◆ **DATA SECTION**:

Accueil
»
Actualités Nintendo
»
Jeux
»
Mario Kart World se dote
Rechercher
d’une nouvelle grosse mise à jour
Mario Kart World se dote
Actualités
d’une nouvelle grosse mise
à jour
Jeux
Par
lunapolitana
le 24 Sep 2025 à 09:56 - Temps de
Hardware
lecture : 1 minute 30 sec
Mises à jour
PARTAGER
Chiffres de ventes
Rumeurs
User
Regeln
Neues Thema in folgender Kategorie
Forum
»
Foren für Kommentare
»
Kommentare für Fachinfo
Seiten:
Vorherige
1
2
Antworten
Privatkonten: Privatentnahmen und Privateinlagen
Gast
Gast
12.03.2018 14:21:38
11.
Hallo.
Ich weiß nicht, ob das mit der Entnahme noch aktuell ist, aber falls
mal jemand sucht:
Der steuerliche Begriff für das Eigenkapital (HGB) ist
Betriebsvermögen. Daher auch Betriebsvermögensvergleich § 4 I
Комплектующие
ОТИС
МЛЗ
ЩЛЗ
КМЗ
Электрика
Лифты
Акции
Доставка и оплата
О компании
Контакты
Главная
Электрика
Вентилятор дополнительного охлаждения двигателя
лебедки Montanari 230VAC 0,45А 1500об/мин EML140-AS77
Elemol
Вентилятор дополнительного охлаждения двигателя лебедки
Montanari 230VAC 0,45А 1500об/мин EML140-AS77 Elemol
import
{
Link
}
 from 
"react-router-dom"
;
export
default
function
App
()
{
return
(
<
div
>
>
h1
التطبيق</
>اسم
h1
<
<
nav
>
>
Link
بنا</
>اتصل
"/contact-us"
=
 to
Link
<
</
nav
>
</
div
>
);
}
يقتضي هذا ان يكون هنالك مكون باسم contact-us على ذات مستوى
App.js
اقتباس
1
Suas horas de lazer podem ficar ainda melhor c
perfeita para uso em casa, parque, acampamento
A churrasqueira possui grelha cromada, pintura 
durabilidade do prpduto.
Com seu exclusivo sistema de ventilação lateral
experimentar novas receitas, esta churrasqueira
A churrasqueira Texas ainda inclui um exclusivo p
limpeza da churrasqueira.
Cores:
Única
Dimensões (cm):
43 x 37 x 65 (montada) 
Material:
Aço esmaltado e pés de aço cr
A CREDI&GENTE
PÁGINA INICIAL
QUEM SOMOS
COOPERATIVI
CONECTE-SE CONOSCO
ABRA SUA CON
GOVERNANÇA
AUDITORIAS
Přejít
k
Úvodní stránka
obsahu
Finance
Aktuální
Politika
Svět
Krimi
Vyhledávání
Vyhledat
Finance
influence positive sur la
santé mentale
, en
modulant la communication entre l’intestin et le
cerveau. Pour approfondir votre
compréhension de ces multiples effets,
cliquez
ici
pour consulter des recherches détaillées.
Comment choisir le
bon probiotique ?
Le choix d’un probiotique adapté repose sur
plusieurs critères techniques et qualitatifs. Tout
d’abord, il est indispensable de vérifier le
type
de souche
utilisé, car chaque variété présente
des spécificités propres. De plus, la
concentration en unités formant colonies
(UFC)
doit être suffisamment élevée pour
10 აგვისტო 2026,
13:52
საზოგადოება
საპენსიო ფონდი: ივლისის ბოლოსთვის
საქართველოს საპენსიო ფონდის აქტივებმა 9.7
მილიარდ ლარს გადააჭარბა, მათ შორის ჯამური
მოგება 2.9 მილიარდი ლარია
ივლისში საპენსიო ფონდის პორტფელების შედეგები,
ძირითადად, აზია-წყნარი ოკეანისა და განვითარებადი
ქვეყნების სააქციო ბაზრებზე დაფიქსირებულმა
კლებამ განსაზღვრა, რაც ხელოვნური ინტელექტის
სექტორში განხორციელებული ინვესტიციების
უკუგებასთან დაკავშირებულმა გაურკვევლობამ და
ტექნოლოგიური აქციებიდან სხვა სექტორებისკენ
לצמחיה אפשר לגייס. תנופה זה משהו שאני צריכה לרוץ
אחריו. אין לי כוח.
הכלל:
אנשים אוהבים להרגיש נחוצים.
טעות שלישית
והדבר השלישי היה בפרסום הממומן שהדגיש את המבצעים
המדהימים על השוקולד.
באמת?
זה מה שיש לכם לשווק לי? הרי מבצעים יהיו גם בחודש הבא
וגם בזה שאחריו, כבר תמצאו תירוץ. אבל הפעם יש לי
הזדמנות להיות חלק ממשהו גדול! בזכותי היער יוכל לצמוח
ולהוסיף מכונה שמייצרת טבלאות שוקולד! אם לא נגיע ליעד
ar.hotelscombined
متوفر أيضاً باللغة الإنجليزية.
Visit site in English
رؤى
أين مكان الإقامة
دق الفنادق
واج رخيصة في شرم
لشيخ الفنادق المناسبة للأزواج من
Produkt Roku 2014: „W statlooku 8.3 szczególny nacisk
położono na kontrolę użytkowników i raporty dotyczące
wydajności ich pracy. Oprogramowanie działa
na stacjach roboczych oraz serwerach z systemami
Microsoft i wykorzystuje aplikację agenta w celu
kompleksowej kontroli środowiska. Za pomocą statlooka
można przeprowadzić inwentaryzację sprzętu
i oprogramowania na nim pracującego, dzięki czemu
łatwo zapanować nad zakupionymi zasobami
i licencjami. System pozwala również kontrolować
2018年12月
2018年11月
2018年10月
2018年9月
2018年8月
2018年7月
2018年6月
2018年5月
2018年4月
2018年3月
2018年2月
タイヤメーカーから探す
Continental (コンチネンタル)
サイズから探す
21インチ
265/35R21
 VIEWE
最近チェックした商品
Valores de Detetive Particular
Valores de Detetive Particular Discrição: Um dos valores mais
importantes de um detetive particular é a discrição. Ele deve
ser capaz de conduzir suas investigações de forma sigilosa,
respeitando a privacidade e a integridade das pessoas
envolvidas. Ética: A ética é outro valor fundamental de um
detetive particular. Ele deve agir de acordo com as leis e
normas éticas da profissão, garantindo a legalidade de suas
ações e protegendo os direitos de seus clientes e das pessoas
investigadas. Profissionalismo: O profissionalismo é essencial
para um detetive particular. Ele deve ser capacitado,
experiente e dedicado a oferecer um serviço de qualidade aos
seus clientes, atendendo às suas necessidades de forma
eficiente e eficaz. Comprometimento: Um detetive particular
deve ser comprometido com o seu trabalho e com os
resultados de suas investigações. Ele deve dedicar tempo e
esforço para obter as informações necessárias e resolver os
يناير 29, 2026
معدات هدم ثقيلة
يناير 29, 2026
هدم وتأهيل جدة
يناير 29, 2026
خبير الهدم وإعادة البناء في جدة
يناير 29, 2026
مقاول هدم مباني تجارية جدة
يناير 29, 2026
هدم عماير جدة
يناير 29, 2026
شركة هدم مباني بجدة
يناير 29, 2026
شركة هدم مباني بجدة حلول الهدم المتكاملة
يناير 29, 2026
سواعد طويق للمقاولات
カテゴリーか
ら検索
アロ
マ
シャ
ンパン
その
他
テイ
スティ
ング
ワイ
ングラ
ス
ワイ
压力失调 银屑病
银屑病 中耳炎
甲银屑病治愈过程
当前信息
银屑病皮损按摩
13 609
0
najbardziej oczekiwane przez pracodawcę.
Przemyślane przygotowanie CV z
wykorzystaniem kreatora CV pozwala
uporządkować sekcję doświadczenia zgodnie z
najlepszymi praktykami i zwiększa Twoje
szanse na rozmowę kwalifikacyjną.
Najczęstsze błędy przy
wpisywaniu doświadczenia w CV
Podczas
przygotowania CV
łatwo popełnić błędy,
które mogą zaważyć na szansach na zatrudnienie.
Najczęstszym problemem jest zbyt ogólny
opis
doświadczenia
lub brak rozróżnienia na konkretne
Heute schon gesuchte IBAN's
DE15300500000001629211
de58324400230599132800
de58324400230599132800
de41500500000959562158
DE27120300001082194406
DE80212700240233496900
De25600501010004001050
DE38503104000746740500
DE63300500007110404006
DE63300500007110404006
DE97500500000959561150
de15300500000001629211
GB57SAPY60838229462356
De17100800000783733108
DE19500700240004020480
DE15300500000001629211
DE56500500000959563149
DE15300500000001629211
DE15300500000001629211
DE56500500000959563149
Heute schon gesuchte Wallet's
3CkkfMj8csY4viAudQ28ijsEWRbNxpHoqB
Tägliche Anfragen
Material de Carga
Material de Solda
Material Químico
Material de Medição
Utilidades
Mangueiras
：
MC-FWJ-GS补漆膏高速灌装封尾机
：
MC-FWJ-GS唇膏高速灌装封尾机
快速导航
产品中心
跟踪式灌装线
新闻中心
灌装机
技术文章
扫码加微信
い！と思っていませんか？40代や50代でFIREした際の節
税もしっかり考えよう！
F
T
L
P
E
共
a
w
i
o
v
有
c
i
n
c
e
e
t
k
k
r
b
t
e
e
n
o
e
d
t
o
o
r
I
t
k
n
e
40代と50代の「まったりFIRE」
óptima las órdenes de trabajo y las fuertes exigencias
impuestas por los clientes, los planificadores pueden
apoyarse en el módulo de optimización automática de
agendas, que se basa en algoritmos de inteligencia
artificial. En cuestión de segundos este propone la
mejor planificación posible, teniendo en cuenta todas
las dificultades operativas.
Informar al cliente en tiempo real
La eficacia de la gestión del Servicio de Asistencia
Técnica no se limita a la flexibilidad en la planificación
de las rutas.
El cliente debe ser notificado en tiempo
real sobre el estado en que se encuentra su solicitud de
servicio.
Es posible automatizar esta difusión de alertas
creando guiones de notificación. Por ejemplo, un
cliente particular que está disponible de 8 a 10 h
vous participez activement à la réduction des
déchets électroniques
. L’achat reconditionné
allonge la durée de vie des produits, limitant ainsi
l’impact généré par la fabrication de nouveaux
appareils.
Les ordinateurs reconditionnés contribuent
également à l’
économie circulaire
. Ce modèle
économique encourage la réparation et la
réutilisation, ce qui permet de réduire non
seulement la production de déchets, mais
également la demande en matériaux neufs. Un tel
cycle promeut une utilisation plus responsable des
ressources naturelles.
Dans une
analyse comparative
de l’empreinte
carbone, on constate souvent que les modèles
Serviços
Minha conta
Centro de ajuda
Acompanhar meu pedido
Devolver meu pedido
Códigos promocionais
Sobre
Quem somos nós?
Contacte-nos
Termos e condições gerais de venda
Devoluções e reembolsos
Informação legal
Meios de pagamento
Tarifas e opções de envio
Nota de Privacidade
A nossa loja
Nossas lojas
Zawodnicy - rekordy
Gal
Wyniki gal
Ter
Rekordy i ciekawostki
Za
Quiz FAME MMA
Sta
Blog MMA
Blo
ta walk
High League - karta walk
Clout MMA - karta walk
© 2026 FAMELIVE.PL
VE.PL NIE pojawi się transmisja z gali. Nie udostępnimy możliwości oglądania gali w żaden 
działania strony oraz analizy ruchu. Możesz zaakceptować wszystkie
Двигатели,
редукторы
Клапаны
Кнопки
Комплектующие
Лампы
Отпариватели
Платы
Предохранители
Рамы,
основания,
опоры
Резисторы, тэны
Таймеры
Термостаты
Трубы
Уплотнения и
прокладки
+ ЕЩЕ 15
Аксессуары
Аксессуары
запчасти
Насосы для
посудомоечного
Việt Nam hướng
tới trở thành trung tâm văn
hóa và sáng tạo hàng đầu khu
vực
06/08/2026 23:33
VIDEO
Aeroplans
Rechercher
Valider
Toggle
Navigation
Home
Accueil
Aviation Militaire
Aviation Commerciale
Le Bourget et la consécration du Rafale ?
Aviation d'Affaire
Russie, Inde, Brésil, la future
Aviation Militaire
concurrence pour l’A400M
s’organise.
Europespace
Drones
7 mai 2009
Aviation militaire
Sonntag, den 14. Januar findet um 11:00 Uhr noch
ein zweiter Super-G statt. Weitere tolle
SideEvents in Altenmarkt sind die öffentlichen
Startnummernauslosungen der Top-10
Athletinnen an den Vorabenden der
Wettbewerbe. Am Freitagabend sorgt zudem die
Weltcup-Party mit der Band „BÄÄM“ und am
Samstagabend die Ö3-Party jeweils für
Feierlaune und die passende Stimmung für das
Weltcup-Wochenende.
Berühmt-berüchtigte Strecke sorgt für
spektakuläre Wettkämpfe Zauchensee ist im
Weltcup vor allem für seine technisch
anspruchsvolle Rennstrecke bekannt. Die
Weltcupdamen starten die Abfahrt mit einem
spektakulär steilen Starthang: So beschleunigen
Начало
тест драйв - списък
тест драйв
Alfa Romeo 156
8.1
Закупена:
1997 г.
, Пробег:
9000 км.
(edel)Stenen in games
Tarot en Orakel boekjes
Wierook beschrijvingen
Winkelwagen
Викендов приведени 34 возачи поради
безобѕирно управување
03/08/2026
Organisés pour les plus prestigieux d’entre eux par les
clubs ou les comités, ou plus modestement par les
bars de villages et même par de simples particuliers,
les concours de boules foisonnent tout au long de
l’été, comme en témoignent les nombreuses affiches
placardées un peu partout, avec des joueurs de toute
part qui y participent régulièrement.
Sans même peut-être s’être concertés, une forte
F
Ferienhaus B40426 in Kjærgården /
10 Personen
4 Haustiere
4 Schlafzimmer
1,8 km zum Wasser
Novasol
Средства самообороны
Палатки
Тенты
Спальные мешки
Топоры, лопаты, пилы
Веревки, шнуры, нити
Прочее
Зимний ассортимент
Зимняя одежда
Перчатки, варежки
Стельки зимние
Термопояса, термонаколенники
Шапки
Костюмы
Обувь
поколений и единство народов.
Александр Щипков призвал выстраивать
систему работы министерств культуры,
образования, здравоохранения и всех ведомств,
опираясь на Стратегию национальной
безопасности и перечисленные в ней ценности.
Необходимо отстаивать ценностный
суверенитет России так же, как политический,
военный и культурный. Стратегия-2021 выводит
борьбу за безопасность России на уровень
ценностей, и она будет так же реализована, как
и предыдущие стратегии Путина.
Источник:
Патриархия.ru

◆ **TASK TO CARRY OUT**:
When you reach the line containing "Aviation Commerciale" in the data above, start copying exactly, and stop after the line containing "(edel)Stenen in games".

◆ **ANSWER FOR THIS EXERCISE**:
Aviation Commerciale
Le Bourget et la consécration du Rafale ?
Aviation d'Affaire
Russie, Inde, Brésil, la future
Aviation Militaire
concurrence pour l’A400M
s’organise.
Europespace
Drones
7 mai 2009
Aviation militaire
Sonntag, den 14. Januar findet um 11:00 Uhr noch
ein zweiter Super-G statt. Weitere tolle
SideEvents in Altenmarkt sind die öffentlichen
Startnummernauslosungen der Top-10
Athletinnen an den Vorabenden der
Wettbewerbe. Am Freitagabend sorgt zudem die
Weltcup-Party mit der Band „BÄÄM“ und am
Samstagabend die Ö3-Party jeweils für
Feierlaune und die passende Stimmung für das
Weltcup-Wochenende.
Berühmt-berüchtigte Strecke sorgt für
spektakuläre Wettkämpfe Zauchensee ist im
Weltcup vor allem für seine technisch
anspruchsvolle Rennstrecke bekannt. Die
Weltcupdamen starten die Abfahrt mit einem
spektakulär steilen Starthang: So beschleunigen
Начало
тест драйв - списък
тест драйв
Alfa Romeo 156
8.1
Закупена:
1997 г.
, Пробег:
9000 км.
(edel)Stenen in games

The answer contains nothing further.